Present all of the data below as a Markdown table with the columns No. and Line, putting one numbered line in each row and leaving out any blank lines.

[Measurement transcription data]
★ ★ ★ ★
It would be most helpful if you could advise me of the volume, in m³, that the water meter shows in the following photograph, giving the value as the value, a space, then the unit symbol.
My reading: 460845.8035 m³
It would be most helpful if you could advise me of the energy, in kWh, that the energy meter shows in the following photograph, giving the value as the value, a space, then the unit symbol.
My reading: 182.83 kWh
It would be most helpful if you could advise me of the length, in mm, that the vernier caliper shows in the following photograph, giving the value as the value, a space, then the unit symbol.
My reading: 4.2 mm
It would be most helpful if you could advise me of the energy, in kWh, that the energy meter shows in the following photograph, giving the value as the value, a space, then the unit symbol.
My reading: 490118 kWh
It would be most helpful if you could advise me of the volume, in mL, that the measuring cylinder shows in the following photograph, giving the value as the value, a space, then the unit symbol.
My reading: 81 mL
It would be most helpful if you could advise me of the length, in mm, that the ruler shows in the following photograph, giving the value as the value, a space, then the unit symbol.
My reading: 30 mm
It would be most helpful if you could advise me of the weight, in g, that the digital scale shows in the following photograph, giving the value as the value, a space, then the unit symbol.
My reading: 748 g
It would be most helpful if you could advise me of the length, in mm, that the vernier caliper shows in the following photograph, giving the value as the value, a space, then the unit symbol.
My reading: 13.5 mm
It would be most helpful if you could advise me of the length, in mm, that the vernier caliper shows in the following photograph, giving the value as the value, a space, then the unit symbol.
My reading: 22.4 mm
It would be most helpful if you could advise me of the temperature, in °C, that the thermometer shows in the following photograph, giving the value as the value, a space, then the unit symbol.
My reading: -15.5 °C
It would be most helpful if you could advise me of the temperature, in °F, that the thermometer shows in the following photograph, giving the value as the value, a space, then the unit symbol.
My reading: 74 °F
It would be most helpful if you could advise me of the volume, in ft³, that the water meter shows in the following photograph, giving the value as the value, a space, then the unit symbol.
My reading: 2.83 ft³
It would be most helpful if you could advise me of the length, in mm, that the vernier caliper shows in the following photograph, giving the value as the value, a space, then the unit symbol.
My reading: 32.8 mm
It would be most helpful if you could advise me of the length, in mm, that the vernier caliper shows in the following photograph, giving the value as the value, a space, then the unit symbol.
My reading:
★ ★ ★ ★
▶ [SOLUTION TO THIS EXERCISE]:
| No. | Line |
|---|---|
| 1 | It would be most helpful if you could advise me of the volume, in m³, that the water meter shows in the following photograph, giving the value as the value, a space, then the unit symbol. |
| 2 | My reading: 460845.8035 m³ |
| 3 | It would be most helpful if you could advise me of the energy, in kWh, that the energy meter shows in the following photograph, giving the value as the value, a space, then the unit symbol. |
| 4 | My reading: 182.83 kWh |
| 5 | It would be most helpful if you could advise me of the length, in mm, that the vernier caliper shows in the following photograph, giving the value as the value, a space, then the unit symbol. |
| 6 | My reading: 4.2 mm |
| 7 | It would be most helpful if you could advise me of the energy, in kWh, that the energy meter shows in the following photograph, giving the value as the value, a space, then the unit symbol. |
| 8 | My reading: 490118 kWh |
| 9 | It would be most helpful if you could advise me of the volume, in mL, that the measuring cylinder shows in the following photograph, giving the value as the value, a space, then the unit symbol. |
| 10 | My reading: 81 mL |
| 11 | It would be most helpful if you could advise me of the length, in mm, that the ruler shows in the following photograph, giving the value as the value, a space, then the unit symbol. |
| 12 | My reading: 30 mm |
| 13 | It would be most helpful if you could advise me of the weight, in g, that the digital scale shows in the following photograph, giving the value as the value, a space, then the unit symbol. |
| 14 | My reading: 748 g |
| 15 | It would be most helpful if you could advise me of the length, in mm, that the vernier caliper shows in the following photograph, giving the value as the value, a space, then the unit symbol. |
| 16 | My reading: 13.5 mm |
| 17 | It would be most helpful if you could advise me of the length, in mm, that the vernier caliper shows in the following photograph, giving the value as the value, a space, then the unit symbol. |
| 18 | My reading: 22.4 mm |
| 19 | It would be most helpful if you could advise me of the temperature, in °C, that the thermometer shows in the following photograph, giving the value as the value, a space, then the unit symbol. |
| 20 | My reading: -15.5 °C |
| 21 | It would be most helpful if you could advise me of the temperature, in °F, that the thermometer shows in the following photograph, giving the value as the value, a space, then the unit symbol. |
| 22 | My reading: 74 °F |
| 23 | It would be most helpful if you could advise me of the volume, in ft³, that the water meter shows in the following photograph, giving the value as the value, a space, then the unit symbol. |
| 24 | My reading: 2.83 ft³ |
| 25 | It would be most helpful if you could advise me of the length, in mm, that the vernier caliper shows in the following photograph, giving the value as the value, a space, then the unit symbol. |
| 26 | My reading: 32.8 mm |
| 27 | It would be most helpful if you could advise me of the length, in mm, that the vernier caliper shows in the following photograph, giving the value as the value, a space, then the unit symbol. |
| 28 | My reading: |